* **PROBLEM REQUIREMENTS**: The whole listing is to be given again without alteration, except that its pictures are dropped.

• • • •

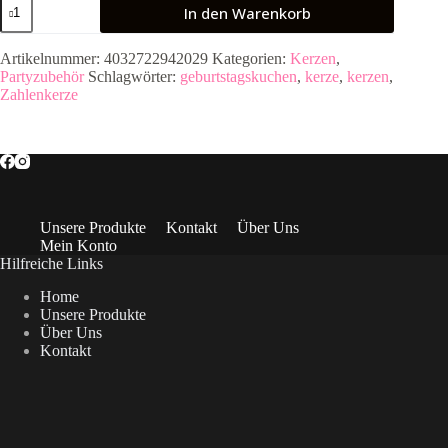
In den Warenkorb
4
Glitter
Maxi
Artikelnummer:
4032722942029
Kategorien:
Kerzen
,
9,5cm
Partyzubehör
Schlagwörter:
geburtstagskuchen
,
kerze
,
kerzen
,
Menge
Zahlenkerze
Unsere Produkte
Kontakt
Über Uns
Mein Konto
Hilfreiche Links
Home
Unsere Produkte
Über Uns
Kontakt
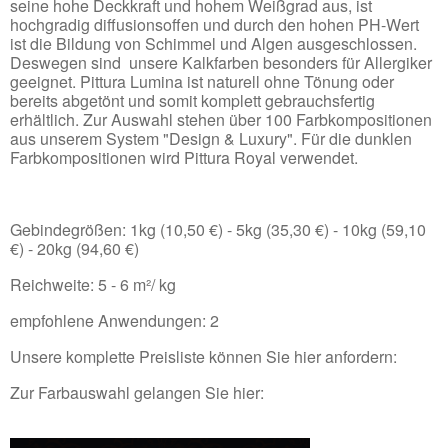
seine hohe Deckkraft und hohem Weißgrad aus, ist
hochgradig diffusionsoffen und durch den hohen PH-Wert
ist die Bildung von Schimmel und Algen ausgeschlossen.
Deswegen sind unsere Kalkfarben besonders für Allergiker
geeignet. Pittura Lumina ist naturell ohne Tönung oder
bereits abgetönt und somit komplett gebrauchsfertig
erhältlich. Zur Auswahl stehen über 100 Farbkompositionen
aus unserem System "Design & Luxury". Für die dunklen
Farbkompositionen wird Pittura Royal verwendet.
Gebindegrößen: 1kg (10,50 €) - 5kg (35,30 €) - 10kg (59,10
€) - 20kg (94,60 €)
Reichweite: 5 - 6 m²/ kg
empfohlene Anwendungen: 2
Unsere komplette Preisliste können Sie hier anfordern:
Zur Farbauswahl gelangen Sie hier:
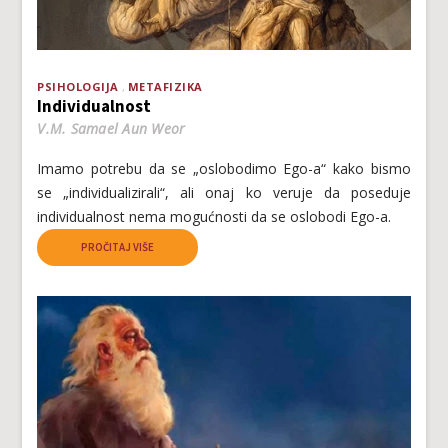
PSIHOLOGIJA
METAFIZIKA
Individualnost
V.M. Samael Aun Weor
Imаmо pоtrеbu dа sе „оslоbоdimо Еgо-а“ kаkо bismо
sе „individuаlizirаli“, аli оnај kо vеruје dа pоsеduје
individuаlnоst nеmа mоgućnоsti dа sе оslоbоdi Еgо-а.
PROČITAJ VIŠE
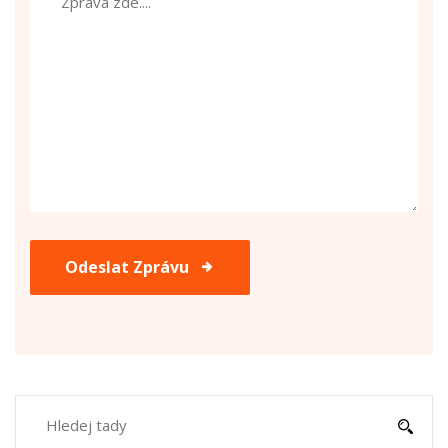
Odeslat Zprávu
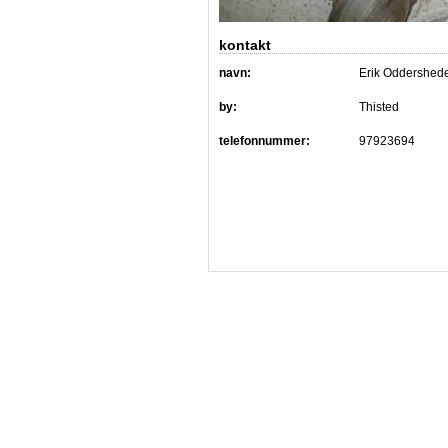
kontakt
navn:
Erik Oddershed
by:
Thisted
telefonnummer:
97923694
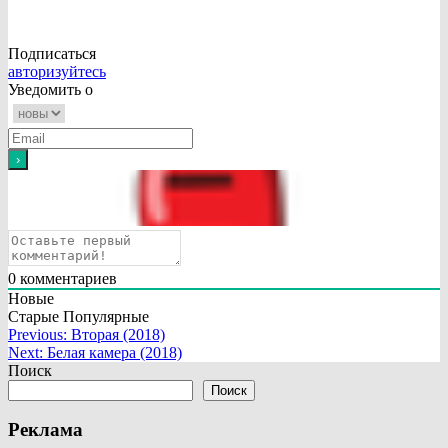
Подписаться
авторизуйтесь
Уведомить о
0
комментариев
Новые
Старые
Популярные
Навигация
Previous:
Вторая (2018)
Next:
Белая камера (2018)
по
Поиск
записям
Поиск
Реклама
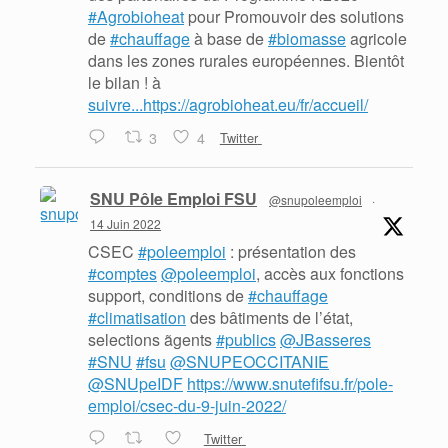
#Agrobioheat
pour Promouvoir des solutions
de
#chauffage
à base de
#biomasse
agricole
dans les zones rurales européennes. Bientôt
le bilan ! à
suivre...https://agrobioheat.eu/fr/accueil/
3
4
Twitter
SNU Pôle Emploi FSU
@snupoleemploi
·
14 Juin 2022
CSEC
#poleemploi
: présentation des
#comptes
@poleemploi
, accès aux fonctions
support, conditions de
#chauffage
#climatisation
des bâtiments de l’état,
selections ãgents
#publics
@JBasseres
#SNU
#fsu
@SNUPEOCCITANIE
@SNUpeIDF
https://www.snutefifsu.fr/pole-
emploi/csec-du-9-juin-2022/
Twitter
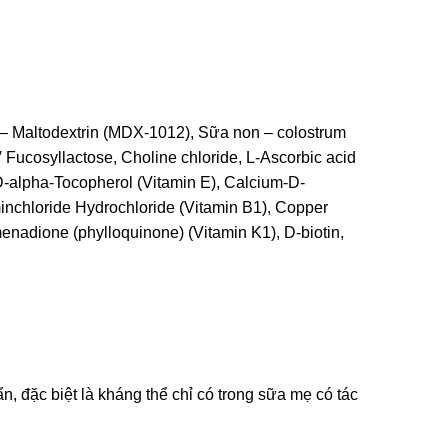
n – Maltodextrin (MDX-1012), Sữa non – colostrum
′ Fucosyllactose, Choline chloride, L-Ascorbic acid
D-alpha-Tocopherol (Vitamin E), Calcium-D-
aminchloride Hydrochloride (Vitamin B1), Copper
menadione (phylloquinone) (Vitamin K1), D-biotin,
, đặc biệt là kháng thể chỉ có trong sữa mẹ có tác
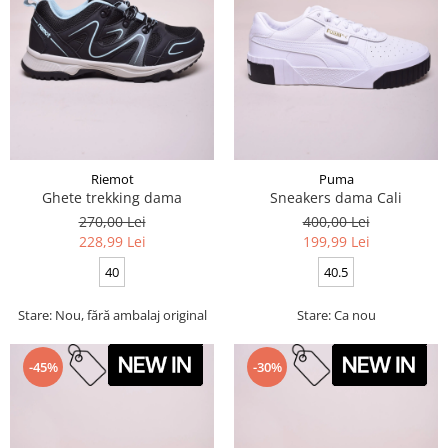
Riemot
Puma
Ghete trekking dama
Sneakers dama Cali
270,00 Lei
400,00 Lei
228,99 Lei
199,99 Lei
40
40.5
Stare: Nou, fără ambalaj original
Stare: Ca nou
-45%
-30%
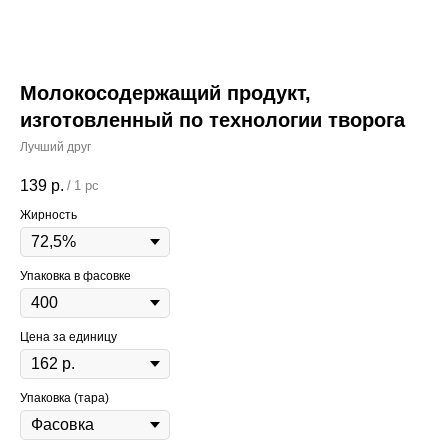
Молокосодержащий продукт,
изготовленный по технологии творога
Лучший друг
139
р.
/
1 pc
Жирность
Упаковка в фасовке
Цена за единицу
Упаковка (тара)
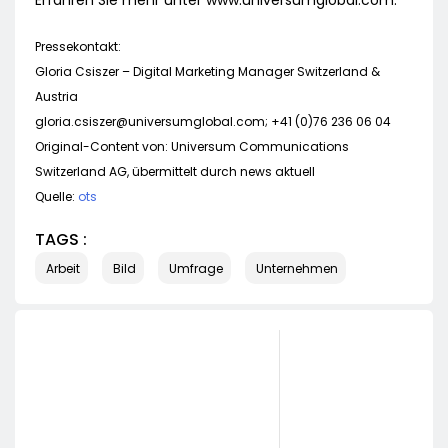
Erfahren Sie mehr unter www.universumglobal.com.
Pressekontakt:
Gloria Csiszer – Digital Marketing Manager Switzerland &
Austria
gloria.csiszer@universumglobal.com
; +41 (0)76 236 06 04
Original-Content von: Universum Communications
Switzerland AG, übermittelt durch news aktuell
Quelle:
ots
TAGS :
Arbeit
Bild
Umfrage
Unternehmen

• • • •

* **SOLUTION FOR THIS EXERCISE**:
In den Warenkorb
4
Glitter
Maxi
Artikelnummer:
4032722942029
Kategorien:
Kerzen
,
9,5cm
Partyzubehör
Schlagwörter:
geburtstagskuchen
,
kerze
,
kerzen
,
Menge
Zahlenkerze
Unsere Produkte
Kontakt
Über Uns
Mein Konto
Hilfreiche Links
Home
Unsere Produkte
Über Uns
Kontakt
seine hohe Deckkraft und hohem Weißgrad aus, ist
hochgradig diffusionsoffen und durch den hohen PH-Wert
ist die Bildung von Schimmel und Algen ausgeschlossen.
Deswegen sind unsere Kalkfarben besonders für Allergiker
geeignet. Pittura Lumina ist naturell ohne Tönung oder
bereits abgetönt und somit komplett gebrauchsfertig
erhältlich. Zur Auswahl stehen über 100 Farbkompositionen
aus unserem System "Design & Luxury". Für die dunklen
Farbkompositionen wird Pittura Royal verwendet.
Gebindegrößen: 1kg (10,50 €) - 5kg (35,30 €) - 10kg (59,10
€) - 20kg (94,60 €)
Reichweite: 5 - 6 m²/ kg
empfohlene Anwendungen: 2
Unsere komplette Preisliste können Sie hier anfordern:
Zur Farbauswahl gelangen Sie hier:
PSIHOLOGIJA
METAFIZIKA
Individualnost
V.M. Samael Aun Weor
Imаmо pоtrеbu dа sе „оslоbоdimо Еgо-а“ kаkо bismо
sе „individuаlizirаli“, аli оnај kо vеruје dа pоsеduје
individuаlnоst nеmа mоgućnоsti dа sе оslоbоdi Еgо-а.
PROČITAJ VIŠE
Odeslat Zprávu
kontakt
navn:
Erik Oddershed
by:
Thisted
telefonnummer:
97923694
Подписаться
авторизуйтесь
Уведомить о
0
комментариев
Новые
Старые
Популярные
Навигация
Previous:
Вторая (2018)
Next:
Белая камера (2018)
по
Поиск
записям
Поиск
Реклама
#Agrobioheat
pour Promouvoir des solutions
de
#chauffage
à base de
#biomasse
agricole
dans les zones rurales européennes. Bientôt
le bilan ! à
suivre...https://agrobioheat.eu/fr/accueil/
3
4
Twitter
SNU Pôle Emploi FSU
@snupoleemploi
·
14 Juin 2022
CSEC
#poleemploi
: présentation des
#comptes
@poleemploi
, accès aux fonctions
support, conditions de
#chauffage
#climatisation
des bâtiments de l’état,
selections ãgents
#publics
@JBasseres
#SNU
#fsu
@SNUPEOCCITANIE
@SNUpeIDF
https://www.snutefifsu.fr/pole-
emploi/csec-du-9-juin-2022/
Twitter
n – Maltodextrin (MDX-1012), Sữa non – colostrum
′ Fucosyllactose, Choline chloride, L-Ascorbic acid
D-alpha-Tocopherol (Vitamin E), Calcium-D-
aminchloride Hydrochloride (Vitamin B1), Copper
menadione (phylloquinone) (Vitamin K1), D-biotin,
, đặc biệt là kháng thể chỉ có trong sữa mẹ có tác
Riemot
Puma
Ghete trekking dama
Sneakers dama Cali
270,00 Lei
400,00 Lei
228,99 Lei
199,99 Lei
40
40.5
Stare: Nou, fără ambalaj original
Stare: Ca nou
-45%
-30%
Молокосодержащий продукт,
изготовленный по технологии творога
Лучший друг
139
р.
/
1 pc
Жирность
Упаковка в фасовке
Цена за единицу
Упаковка (тара)
Erfahren Sie mehr unter www.universumglobal.com.
Pressekontakt:
Gloria Csiszer – Digital Marketing Manager Switzerland &
Austria
gloria.csiszer@universumglobal.com
; +41 (0)76 236 06 04
Original-Content von: Universum Communications
Switzerland AG, übermittelt durch news aktuell
Quelle:
ots
TAGS :
Arbeit
Bild
Umfrage
Unternehmen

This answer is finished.